Jakob and Mandi discuss all manner and forms of nerdery and geekery and what makes them magnificent and tragic. This weekly epic explored the depths of what fandoms mean to their fans. Sacred cows of the scifi, fantasy, comic book and any other genre that makes the general public squirm with discomfort get the irreverent Nerd Hurdles treatment (and nerdy love).
Nathan is back to help us talk about the 2012 Academy Awards Nominations. We go through the noms in the Best Picture category and make our predictions about who will take home the Oscar on February 26th.
The Nominees: The Artist; The Descendants; Extremely Loud & Incredibly Close; The Help; Hugo; Midnight in Paris; Moneyball; The Tree of Life; War Horse.
Like all good things that come in threes, Nerd Hurdles celebrates its 3rd birthday on December the 18th, 2011. Fittingly, or a reasonable facsimile of fittingly, they talk about the great trilogies of our time (somehow omitting the Beethoven movies).
To celebrate the brilliant new The Muppets movie, we return to this subject to give it a more in depth analysis than in our puppetry episode (yeah right).
This week Jakob and Mandi return to the world of reality TV—specifically the talent contest shows— and use it as a frame for tangents. They also talk about drunk Paula and confuse X-Factor with various countries that Got Talent.
After a brief, unplanned hiatus, we’re back with an episode of proportions. Not epic proportions, but human proportions where we wax poetic about the weird anatomy of people far more beautiful than us. We also manage to talk about the oft-maligned, under-rated, misunderstood, yet somewhat problematic, Joss Whedon TV series Dollhouse.

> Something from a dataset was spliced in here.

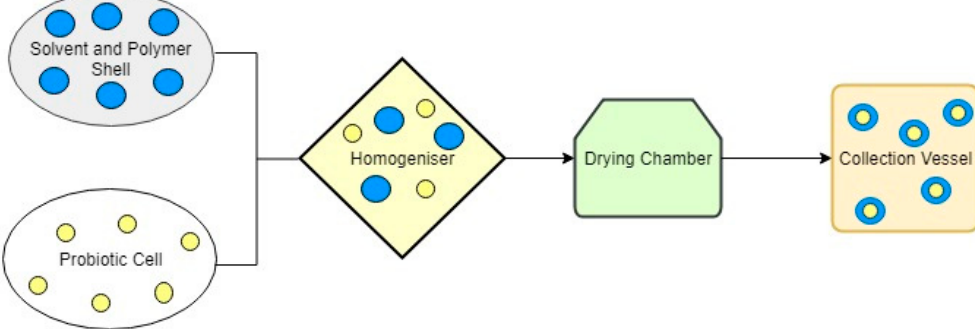
Figure 2. Schematic diagram of the probiotic encapsulation process.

Jakob and Mandi are joined by their soft-spoken librarian friend Stephen about the most hallowed of all nerd haunts, the public library. Together they comb the stacks in search of the fiction, non-fiction and history behind the stigmas and stereotypes of the institution, its employees and its patrons.
One of the few horribly over-crowded places you can say, “It’s a zoo in here!” and mean it literally. Never mind the penned-up animals, the real exhibits are the people.